Это уже был перебор, которого не смог стерпеть супруг княгини. Он вскочил, отбросив стул.
— Вы забываетесь, господин Потёмкин! Я не позволю, чтобы вы обращались с моей женой как с заезжей шлюхой!
Потёмкин шепнул княгине:
— Парижские туфельки, что обещал я, ждут вас на квартире... — затем, не спеша встал, мрачный, чёрный, лохматый, вышел из-за стола, взяв за руку, будто мальца, генерала, подтянул к себе, другой, свободной, сорвал с груди ревнивого мужа аксельбанты, сгрёб в горсть орденские звёзды, подтянув к горлу. — Ты, мразь благородная! Пока ты нежился в перинах со своими шлюхами, другие истекали кровью под огнём. Я дал тебе погоны генеральские, я дал тебе ордена и ленты, и я же их сорву и вышвырну тебя ко всем чертям. Ты блюдолиз и подлипала, привыкший гнуть спину перед сильными, — садись и не позорь свою жену. Сядь! — заорал Потёмкин, и генерал покорно сел на стул, пододвинутый слугой. — Идём, Софья, я не могу быть возле этой трусливой мрази. — Подхватив Софью на руки, понёс в таинственную комнату, куда вела маленькая дверь и никто не имел право входить.
Вовсю наяривали гудошники, пел хор, звенели бокалы. Никто ничего не видел. Плакала Долгорукая. Возле неё стоял на коленях князь, тоже утирая слёзы.
Из кабинета выскочила Софья.
— Он умирает... он умирает... — И рухнула в обмороке.

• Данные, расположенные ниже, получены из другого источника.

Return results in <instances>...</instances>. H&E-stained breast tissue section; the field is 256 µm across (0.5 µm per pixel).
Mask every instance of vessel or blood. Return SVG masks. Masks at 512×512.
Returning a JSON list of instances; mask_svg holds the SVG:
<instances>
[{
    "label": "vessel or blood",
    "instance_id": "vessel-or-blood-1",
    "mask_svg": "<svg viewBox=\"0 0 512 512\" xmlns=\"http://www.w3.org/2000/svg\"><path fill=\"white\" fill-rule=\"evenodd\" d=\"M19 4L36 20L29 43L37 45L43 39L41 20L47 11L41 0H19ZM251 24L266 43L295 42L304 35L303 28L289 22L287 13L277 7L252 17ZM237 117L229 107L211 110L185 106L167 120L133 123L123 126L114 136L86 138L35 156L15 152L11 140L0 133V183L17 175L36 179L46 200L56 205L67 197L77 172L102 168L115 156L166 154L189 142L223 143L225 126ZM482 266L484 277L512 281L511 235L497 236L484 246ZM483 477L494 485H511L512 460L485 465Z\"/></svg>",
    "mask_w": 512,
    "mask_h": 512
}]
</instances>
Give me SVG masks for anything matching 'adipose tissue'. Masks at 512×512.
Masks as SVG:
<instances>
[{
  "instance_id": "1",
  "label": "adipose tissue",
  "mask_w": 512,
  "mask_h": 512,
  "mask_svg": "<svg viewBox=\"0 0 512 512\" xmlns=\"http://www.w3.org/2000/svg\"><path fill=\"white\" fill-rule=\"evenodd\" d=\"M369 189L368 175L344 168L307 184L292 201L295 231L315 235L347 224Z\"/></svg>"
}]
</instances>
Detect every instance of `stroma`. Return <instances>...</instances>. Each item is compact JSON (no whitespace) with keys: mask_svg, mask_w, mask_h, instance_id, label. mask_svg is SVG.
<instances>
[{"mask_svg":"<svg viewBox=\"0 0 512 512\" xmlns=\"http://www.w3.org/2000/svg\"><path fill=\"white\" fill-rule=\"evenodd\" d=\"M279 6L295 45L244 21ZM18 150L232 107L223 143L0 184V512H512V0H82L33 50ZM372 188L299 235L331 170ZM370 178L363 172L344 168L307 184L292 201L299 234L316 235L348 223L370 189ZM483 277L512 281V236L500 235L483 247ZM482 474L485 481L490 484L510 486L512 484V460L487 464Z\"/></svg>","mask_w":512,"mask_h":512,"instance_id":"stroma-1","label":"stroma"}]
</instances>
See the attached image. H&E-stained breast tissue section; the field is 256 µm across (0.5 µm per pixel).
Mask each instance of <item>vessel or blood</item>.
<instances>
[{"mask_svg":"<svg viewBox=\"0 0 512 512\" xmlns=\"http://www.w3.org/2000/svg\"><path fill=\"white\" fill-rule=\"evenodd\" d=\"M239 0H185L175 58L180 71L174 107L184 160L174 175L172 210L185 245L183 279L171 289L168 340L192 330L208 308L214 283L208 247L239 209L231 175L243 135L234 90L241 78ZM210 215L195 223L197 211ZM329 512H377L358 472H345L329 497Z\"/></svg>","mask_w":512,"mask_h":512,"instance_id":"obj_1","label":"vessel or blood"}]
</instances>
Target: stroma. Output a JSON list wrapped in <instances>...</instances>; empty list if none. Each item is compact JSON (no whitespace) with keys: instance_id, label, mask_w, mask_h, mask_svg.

Замер оркестр. Умолкли хористы. В тишине простучали каблучки — в кабинет пробежала Санечка. Выбежала тотчас же и крикнула:
— Скорей врача!
20
У полкового штаба был выставлен почётный караул. Когда карета подъехала, барабаны отыграли «честь». Кнорринг, командир Таврического гренадерского полка, священник, врач, адъютанты столпились у кареты, чтобы принять больного.
Но Потёмкин сам выбрался на волю.
— Григорий Александрович, обопрись на плечо, мы тебя на руки примем.
— Отойди, Мотя, я сам.
И он таки сделал неуверенный шаг, другой, потом зашагал твёрдо. Халат свисал с исхудавшего тела. Кнорринг указал:
— Сюда, пожалуйста, кроватка приготовлена, перина, чистенько.